À voyager avec une personne, on apprend à la connaître très rapidement. Je sais maintenant que Karine s'enthousiasme quand elle fait des rencontres intéressantes, de mon côté, mes 49 ans m'ont enseigné la plus grande prudence. J'ai besoin de preuves, mettons. Donc, ce jour-là, notre premier dans cette charmante ville, Karine revient en fin de journée terriblement excitée et nous lance «Quelle journée extraordinaire j'ai passée les amis ! C'est merveilleux! Et je vous annonce que nous allons souper ce soir dans une famille indienne. »
Misère! Moi qui déteste ce genre de plan. Aller manger à l'improviste chez des inconnus!!… Comment vais-je me sortir de là ? Je me sens comme Annika, l'amie plate de Fifi Brindacier, la « straight », la rabat-joie, la casseuse de party.
Après que Karine nous ait venté sa merveilleuse rencontre avec Lolita et combien l'amie de celle-ci (celle dont il faut taire le nom) est sympathique, François s'enthousiasme à son tour. Merde!... Je me sens seule. 

Mais bon, je ne veux pas être l'Annika de Karine, alors j'accepte avec un plaisir feint. Nous voilà donc partis pour l'aventure. Je m'attends à ce que nous prenions un tuktuk, mais non! Nos hôtes insistent pour venir nous chercher, le mari sur sa moto et « Elle » sur son scooter. - Je vous ai déjà parlé de la conduite automobile ici, donc vous pouvez imaginer mon air quand j'apprends qu'Elle ne nous donne pas le choix. Juste ça, ce genre de contrôle, m'exaspère. Vous me direz qu'elle voulait simplement être gentille et je ne vous croirai pas, elle voulait juste nous contrôler, voilà tout. - François et moi devrons donc embarquer avec un inconnu sur une moto. La belle affaire! Où va-t-on ? Je n'en ai pas la moindre idée. Paraît qu'« Elle » veut absolument nous montrer son lieu de travail. La soirée sera longue...

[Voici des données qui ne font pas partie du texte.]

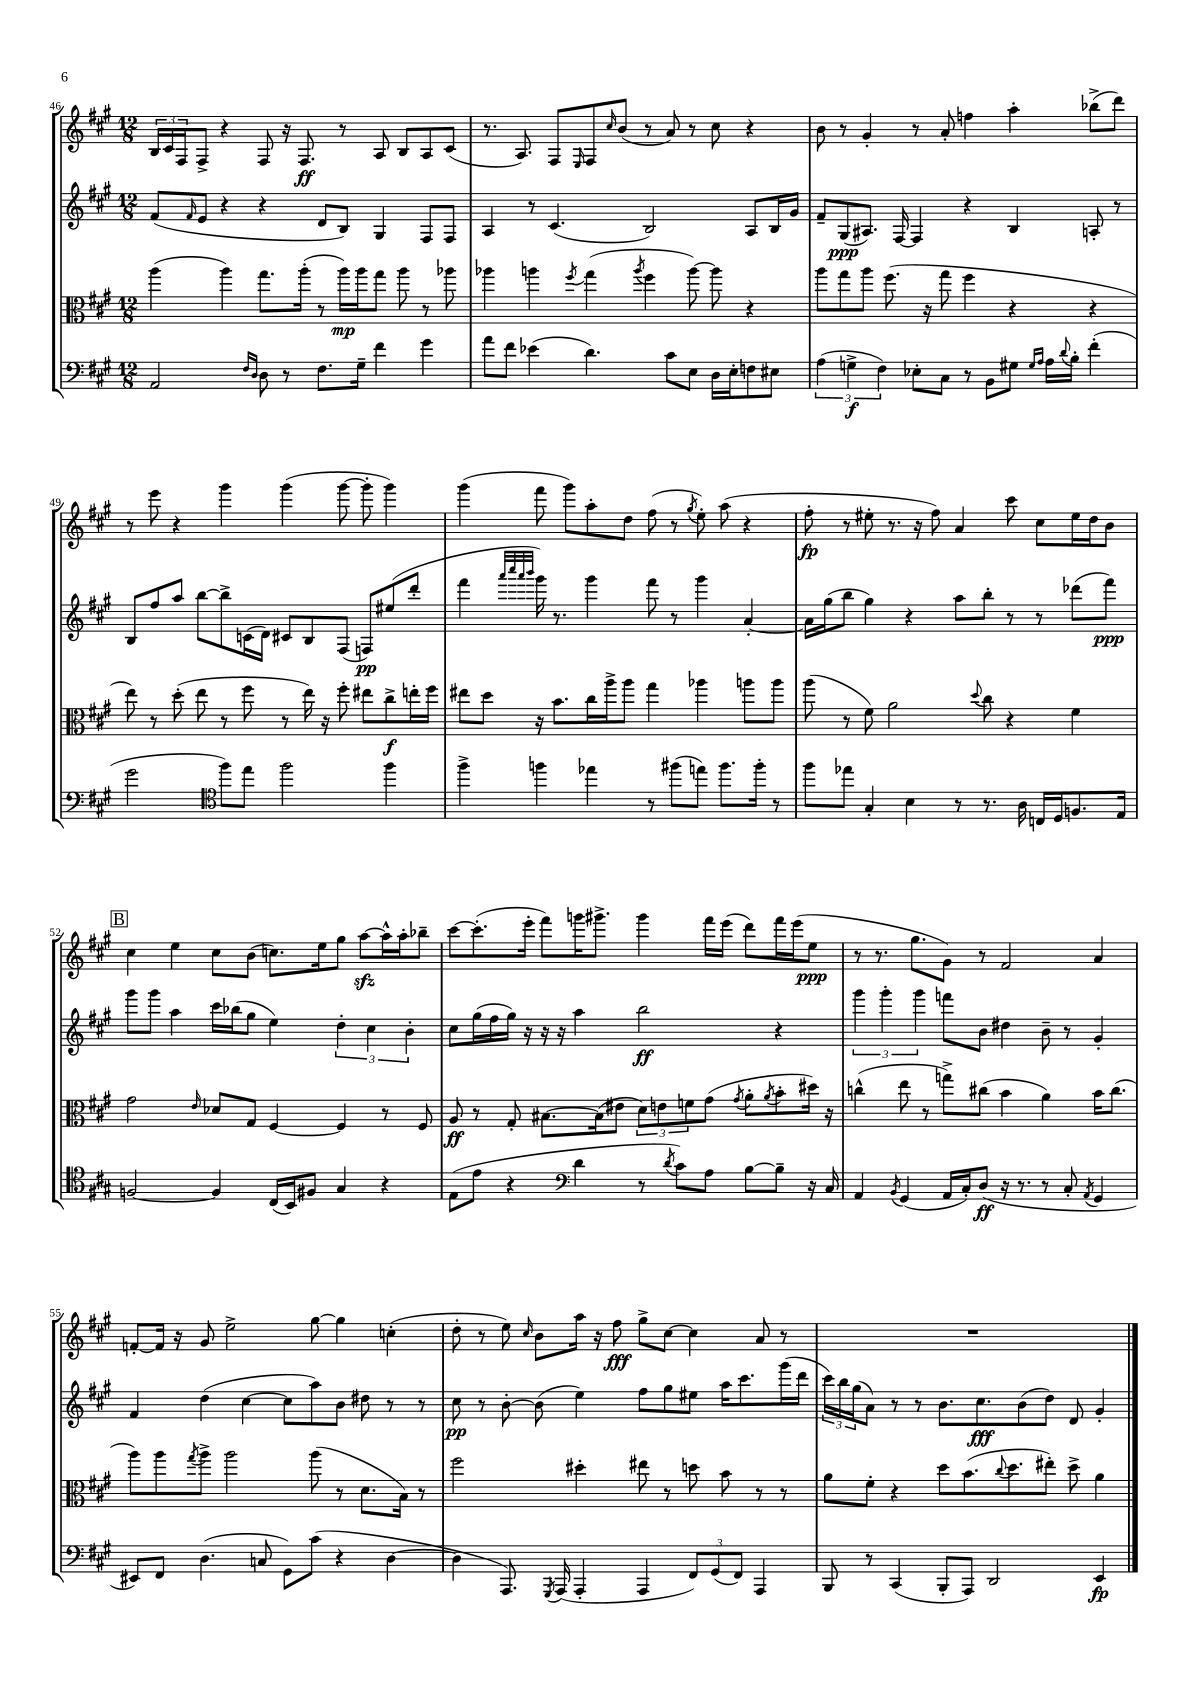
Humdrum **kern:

Ne vous fiez pas à mon sourire hypocrite sur la photo, j'ai juste hâte que ça finisse.

À SUIVRE...




mardi 15 février 2011

Un chien sur le toit


Vieil homme à la canne



L'indépendance du Québec commence en Inde

Pas une seule journée sans qu'on nous demande de quel pays nous venons. Je bredouille, embarrassée et un peu honteuse, «du Canada».
La honte d'être associée de près ou de loin au premier ministre Harper et à ses politiques me donne des boutons. Et plus je visite d'autres pays et goûte à différentes cultures, plus cela renforce ma conviction qu’il est nécessaire de préserver et de protéger la diversité culturelle dans le monde. Notre culture on ne peut plus menacée dans un océan anglophone ne fait pas exception. Profondément, viscéralement, je suis Québécoise. Aussi, pour en finir avec mon malaise et être en accord avec moi-même, je réponds maintenant que je suis du Québec, un pays francophone situé juste au nord des États-Unis.
Après tout, pourquoi attendre plus longtemps pour nommer notre pays puisqu’il en est déjà un dans nos coeurs et nos tripes ?
Étonnamment, je constate que le Québec est plus connu que je ne l'aurais cru et pour ceux qui ne le connaissent pas, à notre contact, ils apprennent à le nommer et à le situer. Je me dis que si nous nommons notre pays, le monde et les politiques en particulier devront bien se rendre à l'évidence qu'il existe bel et bien ce pays. Être nommé, c’est déjà un peu exister.